When I was at college, my boyfriend was fighting in the end of the Vietnam War. When I was starting at the newspaper, my boyfriend was married to another woman. When I re-met my boyfriend, he had acquired the position of sheriff at Hawkins Police station. He had lost so much in his life, and when we met, not for the first time as gangly teenagers who wanted so much more than what fate would give us, but when we were adults, hardened by life in our own ways, brought into moulds by our own hardships, there was something there. That feeling of loneliness.
This was not a conventional love story. I never wanted to grow up to be in a cul-de-sac, to do what any of my relatives could have done. I am a woman, making decisions for myself, loving a man who can make decisions for himself. And together, we love our girl, who can make decisions very well for herself. Sometimes, family isn't nuclear, with the happy little American love story where it's all good and well. Family is two adults who found each other in their times of need, and a miracle child.
You see, together, you are not without hope. You just can't be – two heads, two hearts are better than just one. Since this we have solved mysteries buried deep beneath the dirt under Hawkins, Indiana, and found something that wasn't loneliness to bond ourselves.
"It's, uh, pretty feminist," your boss commented, glancing up from the type-written paper near the end of the working day, "Is this what you're willing to submit?"
You nod.
"It'll be printed for tomorrow." He slides it into his pile, extinguishing a cigarette in a cup on his desk. "Keep an eye out, ________."
You're waking up slowly, gently, when there's what feels like an earthquake. But no, there isn't another disaster falling over Hawkins – instead, it's El, bouncing on the bed, wearing the Star Wars t-shirt that you bought her when you took her to see Return of the Jedi. In her hands is a crumpled newspaper, scrunched by her hands. You glance beside you, to see what Jim makes of this morning tyranny, but he's not beside you, snoring as usual.
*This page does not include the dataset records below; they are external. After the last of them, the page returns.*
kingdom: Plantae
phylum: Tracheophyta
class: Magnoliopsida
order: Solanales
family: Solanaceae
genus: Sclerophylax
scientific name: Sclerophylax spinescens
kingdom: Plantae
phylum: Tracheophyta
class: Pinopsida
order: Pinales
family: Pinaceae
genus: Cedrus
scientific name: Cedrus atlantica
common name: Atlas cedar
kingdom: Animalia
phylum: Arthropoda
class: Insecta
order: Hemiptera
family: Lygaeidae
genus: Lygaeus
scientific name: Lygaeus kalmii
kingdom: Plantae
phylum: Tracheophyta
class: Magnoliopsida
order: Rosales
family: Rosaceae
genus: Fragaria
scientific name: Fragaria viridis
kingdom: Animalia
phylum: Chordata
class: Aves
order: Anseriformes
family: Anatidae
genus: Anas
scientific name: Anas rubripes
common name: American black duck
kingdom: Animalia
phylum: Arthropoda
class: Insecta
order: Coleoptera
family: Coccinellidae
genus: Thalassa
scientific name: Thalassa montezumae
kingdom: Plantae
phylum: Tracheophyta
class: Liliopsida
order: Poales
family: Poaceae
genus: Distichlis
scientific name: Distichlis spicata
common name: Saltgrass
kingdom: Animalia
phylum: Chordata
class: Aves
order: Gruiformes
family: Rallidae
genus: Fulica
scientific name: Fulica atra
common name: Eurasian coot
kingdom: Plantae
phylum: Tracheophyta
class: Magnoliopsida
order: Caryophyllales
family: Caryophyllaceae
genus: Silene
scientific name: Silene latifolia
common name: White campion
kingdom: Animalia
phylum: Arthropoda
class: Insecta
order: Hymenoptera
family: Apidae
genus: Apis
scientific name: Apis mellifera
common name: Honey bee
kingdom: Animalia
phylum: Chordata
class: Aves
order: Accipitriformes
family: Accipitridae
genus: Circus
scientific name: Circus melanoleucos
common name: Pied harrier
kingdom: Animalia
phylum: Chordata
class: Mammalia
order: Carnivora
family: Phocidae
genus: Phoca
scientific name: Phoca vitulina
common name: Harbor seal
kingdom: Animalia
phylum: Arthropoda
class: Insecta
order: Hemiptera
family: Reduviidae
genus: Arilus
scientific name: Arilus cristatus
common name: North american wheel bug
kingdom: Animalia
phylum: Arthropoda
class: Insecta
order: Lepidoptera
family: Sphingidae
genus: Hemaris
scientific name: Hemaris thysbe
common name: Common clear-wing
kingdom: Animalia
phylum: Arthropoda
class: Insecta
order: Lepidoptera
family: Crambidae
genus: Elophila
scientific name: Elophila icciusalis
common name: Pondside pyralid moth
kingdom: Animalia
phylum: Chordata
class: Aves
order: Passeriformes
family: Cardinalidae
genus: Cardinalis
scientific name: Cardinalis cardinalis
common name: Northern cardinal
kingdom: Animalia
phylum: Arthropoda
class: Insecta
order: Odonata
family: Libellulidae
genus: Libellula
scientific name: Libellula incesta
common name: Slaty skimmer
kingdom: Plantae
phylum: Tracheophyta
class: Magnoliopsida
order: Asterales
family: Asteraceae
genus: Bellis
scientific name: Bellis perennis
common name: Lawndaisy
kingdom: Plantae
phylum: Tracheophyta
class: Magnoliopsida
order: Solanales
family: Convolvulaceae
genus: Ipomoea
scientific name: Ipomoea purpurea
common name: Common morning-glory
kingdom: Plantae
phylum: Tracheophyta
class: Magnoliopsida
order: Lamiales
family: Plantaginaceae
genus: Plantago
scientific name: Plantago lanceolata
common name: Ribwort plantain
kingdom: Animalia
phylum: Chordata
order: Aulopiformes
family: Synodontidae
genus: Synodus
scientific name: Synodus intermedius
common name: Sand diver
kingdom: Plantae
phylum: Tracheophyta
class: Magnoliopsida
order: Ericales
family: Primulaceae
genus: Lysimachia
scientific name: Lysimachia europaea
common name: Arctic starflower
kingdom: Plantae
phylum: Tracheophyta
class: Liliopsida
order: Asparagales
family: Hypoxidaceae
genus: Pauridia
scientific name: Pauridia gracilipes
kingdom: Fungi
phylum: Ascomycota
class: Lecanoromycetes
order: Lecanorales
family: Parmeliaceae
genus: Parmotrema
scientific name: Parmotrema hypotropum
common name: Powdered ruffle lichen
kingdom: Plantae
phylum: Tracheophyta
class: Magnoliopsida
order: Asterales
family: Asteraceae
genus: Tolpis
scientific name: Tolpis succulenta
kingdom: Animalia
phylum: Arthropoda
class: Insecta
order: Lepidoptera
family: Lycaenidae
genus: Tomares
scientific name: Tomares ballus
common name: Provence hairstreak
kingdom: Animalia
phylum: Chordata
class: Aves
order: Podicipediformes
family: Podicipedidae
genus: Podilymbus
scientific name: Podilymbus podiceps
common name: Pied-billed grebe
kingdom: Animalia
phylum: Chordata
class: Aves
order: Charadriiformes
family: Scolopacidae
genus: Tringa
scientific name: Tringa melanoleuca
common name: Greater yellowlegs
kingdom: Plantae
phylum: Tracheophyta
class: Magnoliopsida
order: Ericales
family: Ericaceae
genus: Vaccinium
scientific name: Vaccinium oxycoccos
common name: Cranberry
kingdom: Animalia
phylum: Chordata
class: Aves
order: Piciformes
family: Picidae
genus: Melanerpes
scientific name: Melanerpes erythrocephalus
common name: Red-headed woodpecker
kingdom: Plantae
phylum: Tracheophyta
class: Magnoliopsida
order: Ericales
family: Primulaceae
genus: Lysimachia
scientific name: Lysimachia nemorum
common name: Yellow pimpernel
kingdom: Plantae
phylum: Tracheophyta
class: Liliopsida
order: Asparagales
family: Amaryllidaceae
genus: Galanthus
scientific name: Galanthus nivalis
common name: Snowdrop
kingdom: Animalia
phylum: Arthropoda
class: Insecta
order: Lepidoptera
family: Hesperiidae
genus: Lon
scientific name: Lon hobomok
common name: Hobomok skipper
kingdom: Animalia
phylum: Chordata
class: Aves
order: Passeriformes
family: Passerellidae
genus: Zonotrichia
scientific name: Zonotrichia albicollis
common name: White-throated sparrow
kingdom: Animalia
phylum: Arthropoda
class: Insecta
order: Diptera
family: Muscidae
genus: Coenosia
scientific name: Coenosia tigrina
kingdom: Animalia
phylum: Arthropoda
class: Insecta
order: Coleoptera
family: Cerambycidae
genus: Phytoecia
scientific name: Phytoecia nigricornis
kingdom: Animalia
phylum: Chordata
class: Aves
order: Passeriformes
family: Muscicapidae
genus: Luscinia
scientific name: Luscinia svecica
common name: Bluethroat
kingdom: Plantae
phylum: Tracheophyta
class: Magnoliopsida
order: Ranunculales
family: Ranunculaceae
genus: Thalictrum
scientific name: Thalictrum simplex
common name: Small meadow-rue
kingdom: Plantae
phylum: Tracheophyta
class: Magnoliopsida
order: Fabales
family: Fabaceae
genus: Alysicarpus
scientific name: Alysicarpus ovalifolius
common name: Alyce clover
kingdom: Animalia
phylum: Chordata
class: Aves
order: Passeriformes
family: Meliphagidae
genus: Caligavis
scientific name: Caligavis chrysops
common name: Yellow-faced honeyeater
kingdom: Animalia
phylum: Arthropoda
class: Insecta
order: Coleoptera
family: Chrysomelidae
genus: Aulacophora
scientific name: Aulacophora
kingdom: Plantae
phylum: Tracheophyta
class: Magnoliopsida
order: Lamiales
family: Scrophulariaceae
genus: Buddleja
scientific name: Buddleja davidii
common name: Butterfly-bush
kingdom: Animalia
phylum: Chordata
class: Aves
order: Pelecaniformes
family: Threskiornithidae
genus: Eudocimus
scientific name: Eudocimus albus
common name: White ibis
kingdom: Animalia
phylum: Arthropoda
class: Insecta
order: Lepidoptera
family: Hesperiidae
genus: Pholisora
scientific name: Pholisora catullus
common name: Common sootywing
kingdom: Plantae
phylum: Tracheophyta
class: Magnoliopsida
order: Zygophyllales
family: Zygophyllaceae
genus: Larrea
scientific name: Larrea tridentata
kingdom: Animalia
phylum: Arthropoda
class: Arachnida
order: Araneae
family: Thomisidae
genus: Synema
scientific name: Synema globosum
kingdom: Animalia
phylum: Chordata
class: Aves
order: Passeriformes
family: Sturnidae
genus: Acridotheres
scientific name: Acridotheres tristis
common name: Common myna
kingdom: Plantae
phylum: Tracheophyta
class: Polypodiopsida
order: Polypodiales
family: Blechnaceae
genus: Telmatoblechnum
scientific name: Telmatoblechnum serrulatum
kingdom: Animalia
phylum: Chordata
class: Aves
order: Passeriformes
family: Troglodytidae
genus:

Instead, he's behind El, watching the both of you.
"What is this, a bouncy house?" you ask, pushing yourself up from the covers. "What's the news, Ellie?"
Her grin widens. "You're famous, Mom!"
You're caught on the word famous, and peering forward to see what your daughter has, you almost miss the word mom and you feel overwhelmed. But then you see on the newspaper page caught between El's pre-teen fingers your name, and beneath it, your words. You feel faint suddenly, even though you've been awake for all of two minutes, and let out a breathy laugh.
"I'm famous?" you ask, pretending to peer closer at the page, and instead, take El in your arms, and tackle her to the bed. "How about I'm the luckiest lady in all of Hawkins!" you laugh, tickling your daughter's side. She squirms, laughing, and from the doorway, so does Jim. "Come on, let's have a big family hug."
El laughs, and before you know it, you're all sitting on the bed, cuddled up like you're hiding from a snowstorm, but instead of it being bad, you're all in a fit of laughter. When El excuses herself to call Mike on the walkie-talkie, Jim leans into your ear, whispering, "You have no idea how much I love you both."
You raise a brow at that, replying, "I'm pretty sure you do, Chief." You kiss his cheek, and glancing to the door, where El could appear any second, and murmur, "She called me Mom!"